Parts of the exercise:
a: Retype the part of the recurring decimals page below from "- Examine the" up to and including "at the example.".
b: List every section heading in the recurring decimals page below.
c: According to the recurring decimals page below, what is often placed over a repeating digit to show that it repeats?

Document excerpt:
==================================================
In the earlier articles, we have discussed on what is meant by Rational Number and its representation. Here we will step ahead and discuss the classification of non-terminating decimals i.e. recurring and non-recurring decimals. We will elaborate and explain the definitions of recurring and non-recurring decimals as well as the steps involved in how to turn a recurring decimal into a rational number with enough examples. Go through the article completely and be well versed with the concept.

## Recurring Decimals – Definition

Recurring Decimals are the numbers that keep on repeating the same value after the decimal point. These are also called repeating decimals. For Example: 1/3 = 0.3333….

To denote a repeating digit in the recurring decimal we often place a bar over the repeating digit.

## Non-Recurring Decimals – Definition

In the case of Non-Recurring Decimals, the numbers don’t repeat after the decimal point. These are also known as Non-Terminating or Non-Repeating Decimals. For Example: √3 = 1.7320508075688772935274463415059……

## How to Write Recurring Decimals as Rational Numbers?

Go through the simple steps listed below to convert between recurring decimals to rational numbers. The steps involved are as under

- Firstly, let us assume x to be the recurring decimal we need to change as a rational number.
- Examine the repeating digits carefully in the recurring decimal.
- Place the repeating digit to the left side of the decimal point.
- Next to the above step place the repeating digits on the right of the decimal point.
- Now, subtract both the left-hand sides and right-hand sides accordingly to obtain the rational number.

### Shortcut Method for turning a Recurring Decimal into a Rational Number

(The whole number obtained by writing the digits in their order – The whole number made by the nonrecurring digits in order )/(10^The number of digits after the decimal point−10^The number of digits after the decimal point that does not recur)

Let us better understand the method by having a glance at the example.

**Example: **

Convert 13.288888…. to a rational number?

**Solution:
**Given Repeating Decimal Number = 13.288888…….

As per the formula, (The whole number obtained by writing the digits in their order – The whole number made by the nonrecurring digits in order )/(10^The number of digits after the decimal point−10^The number of digits after the decimal point that does not recur)

Here the whole number obtained by writing the digits in order is 1328

The whole number obtained by non-recurring digits in order is 132

The number of digits after the decimal point = 2 (two)
==================================================
Supplied records:
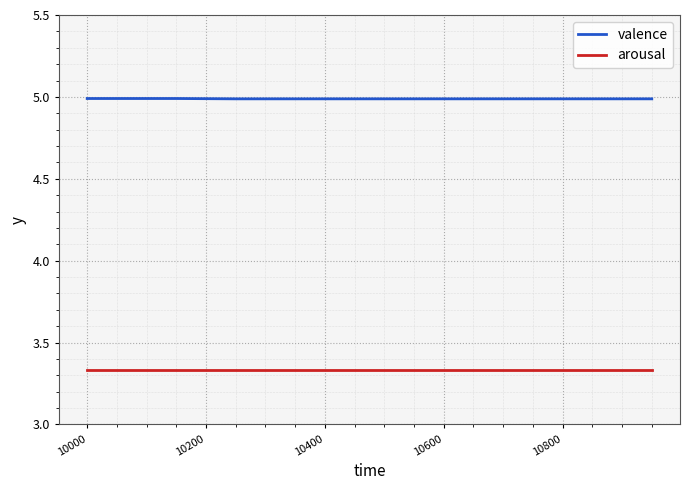

Which series has the largest total across all categories?

valence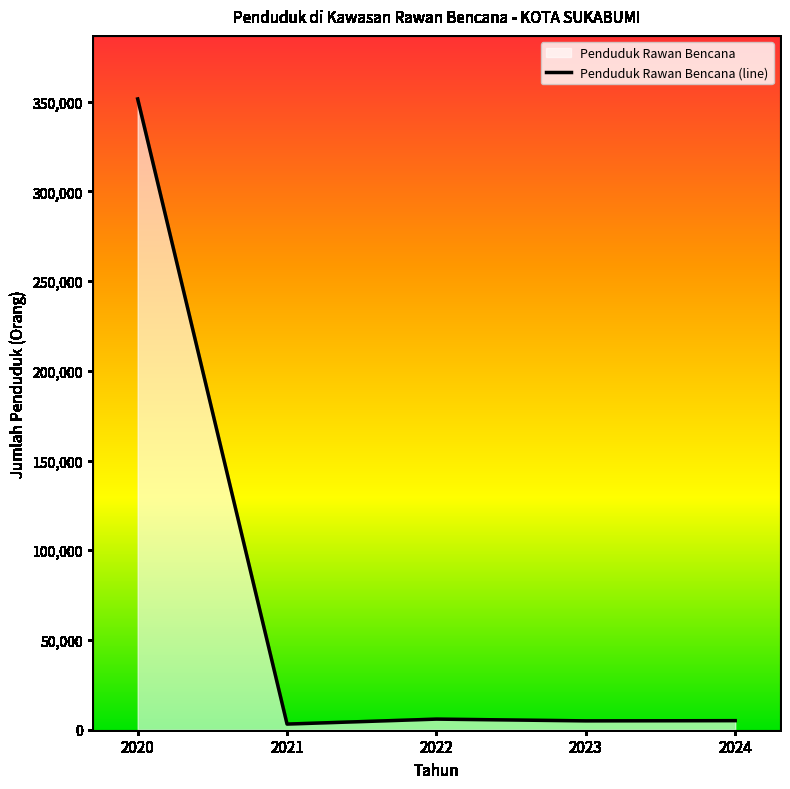

Where is the first local minimum?

2021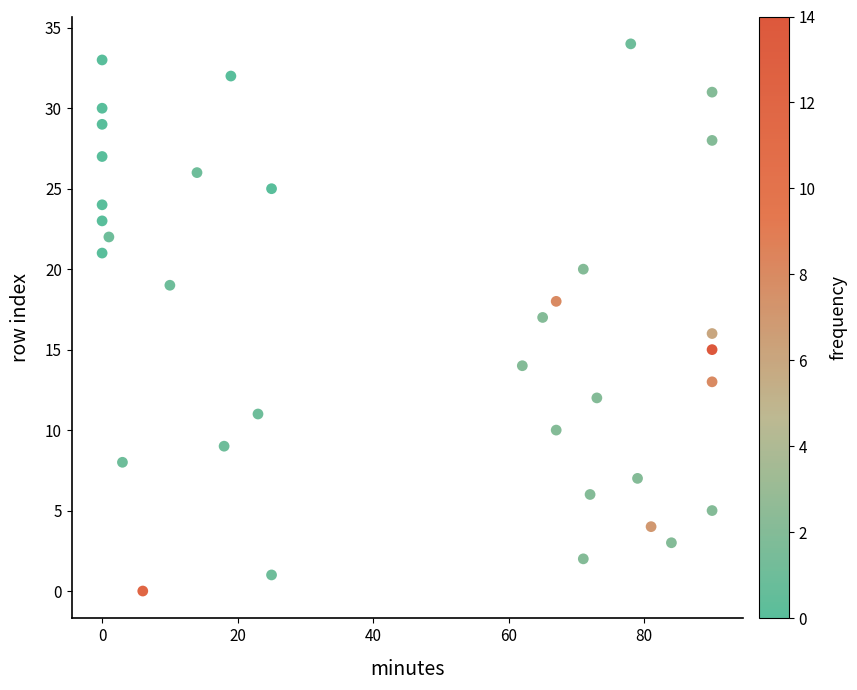

What is the range of Y values (max minus min)?

34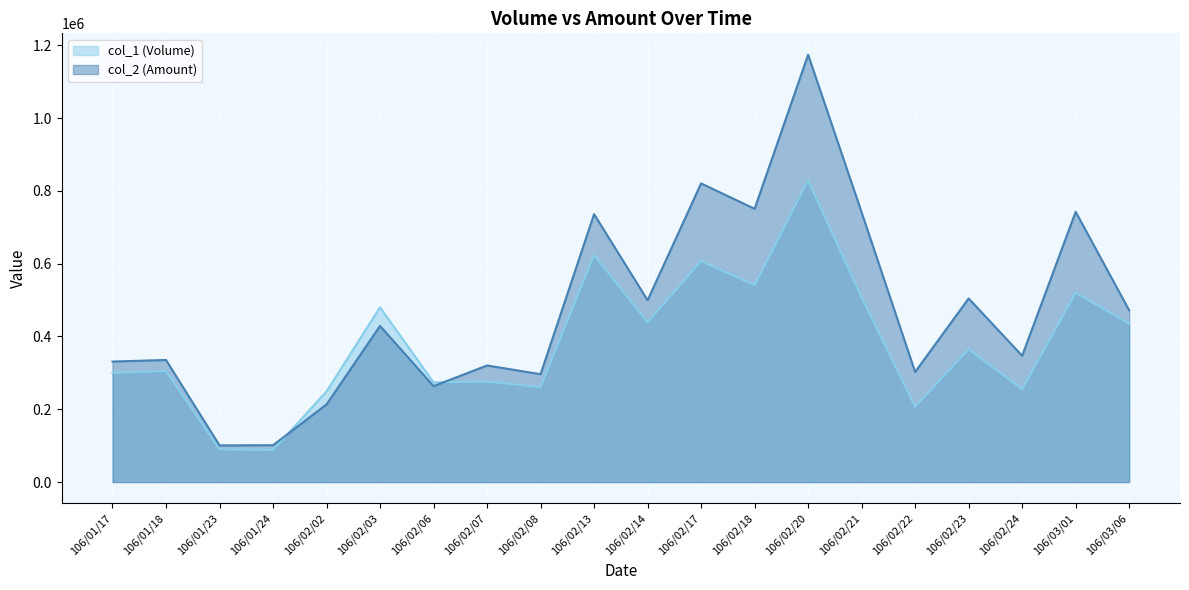

True or false: col_1 (Volume) has more than 1 points higher than both neighbors.

True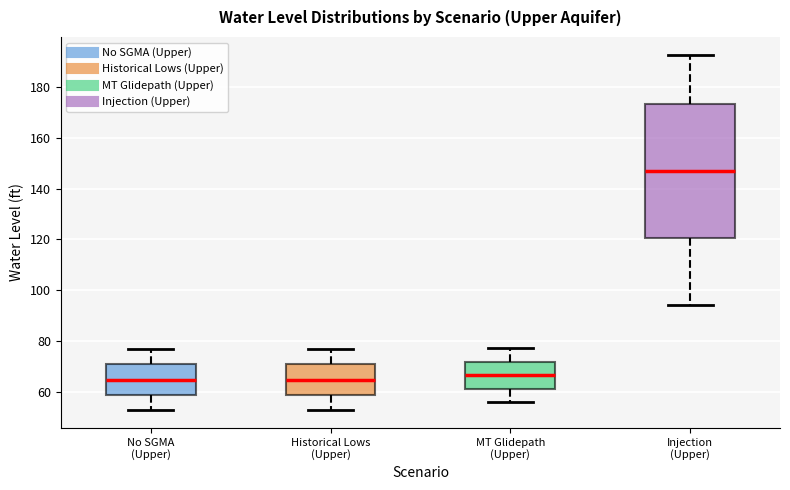

Comparing the boxes themselves (not the whiskers), which one is the tallest?

Injection (Upper)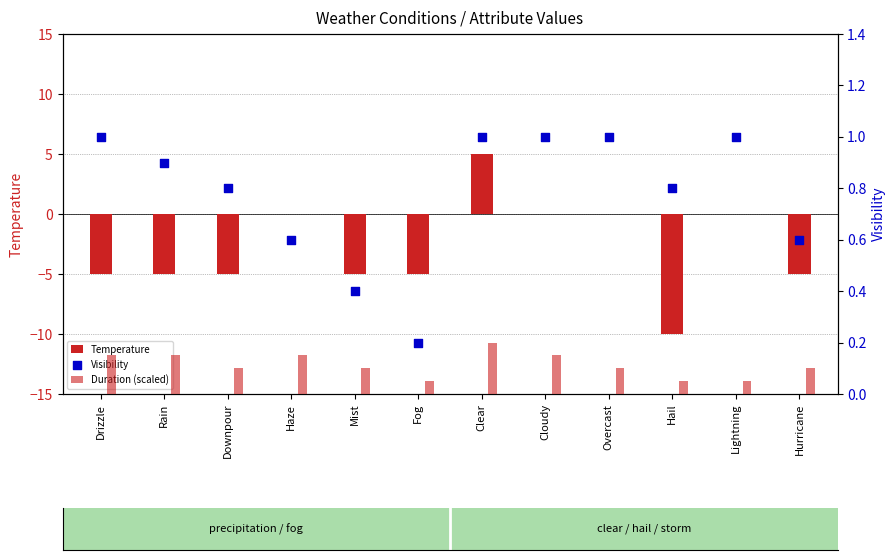

Which series has the widest spread of Y values?

Temperature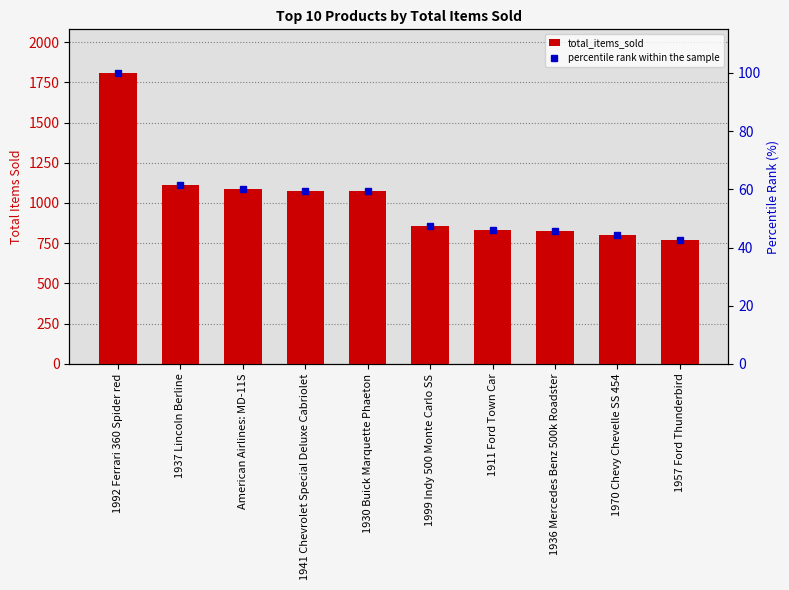

At which label is percentile rank within the sample closest to 71?

1937 Lincoln Berline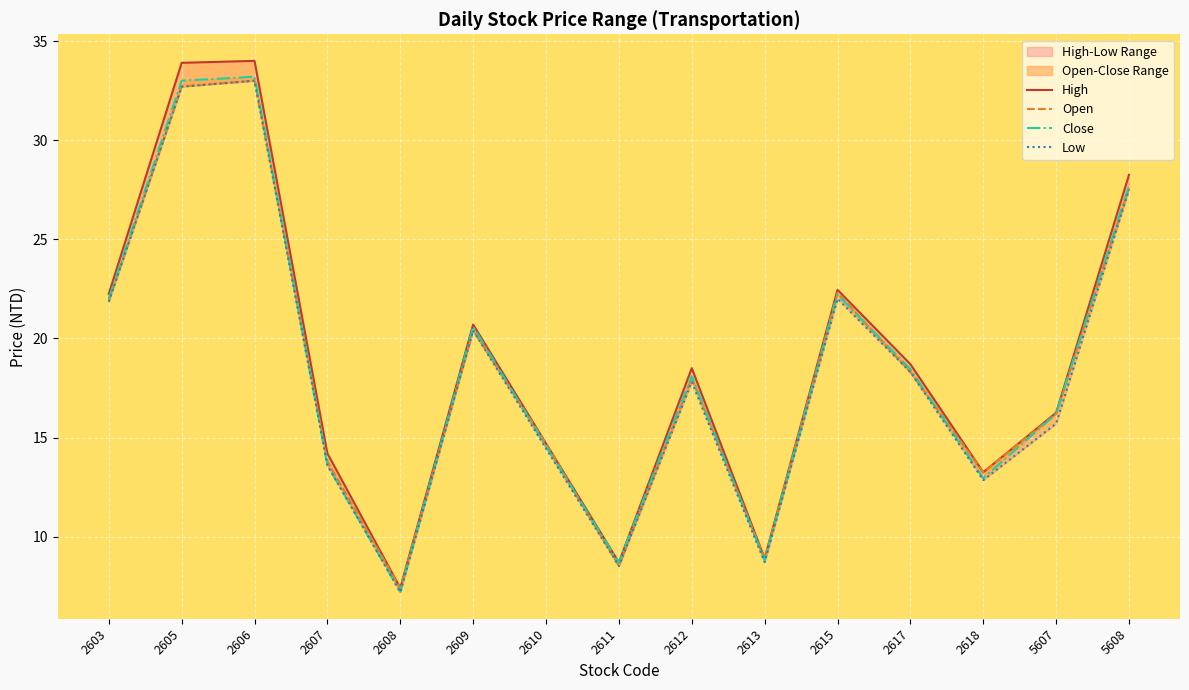

Which series changed the most between 2609 and 2612?

Low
==================================================
Answers given:
a:
- Examine the repeating digits carefully in the recurring decimal.
- Place the repeating digit to the left side of the decimal point.
- Next to the above step place the repeating digits on the right of the decimal point.
- Now, subtract both the left-hand sides and right-hand sides accordingly to obtain the rational number.

### Shortcut Method for turning a Recurring Decimal into a Rational Number

(The whole number obtained by writing the digits in their order – The whole number made by the nonrecurring digits in order )/(10^The number of digits after the decimal point−10^The number of digits after the decimal point that does not recur)

Let us better understand the method by having a glance at the example.

b:
- Recurring Decimals – Definition
- Non-Recurring Decimals – Definition
- How to Write Recurring Decimals as Rational Numbers?
- Shortcut Method for turning a Recurring Decimal into a Rational Number

c: A bar.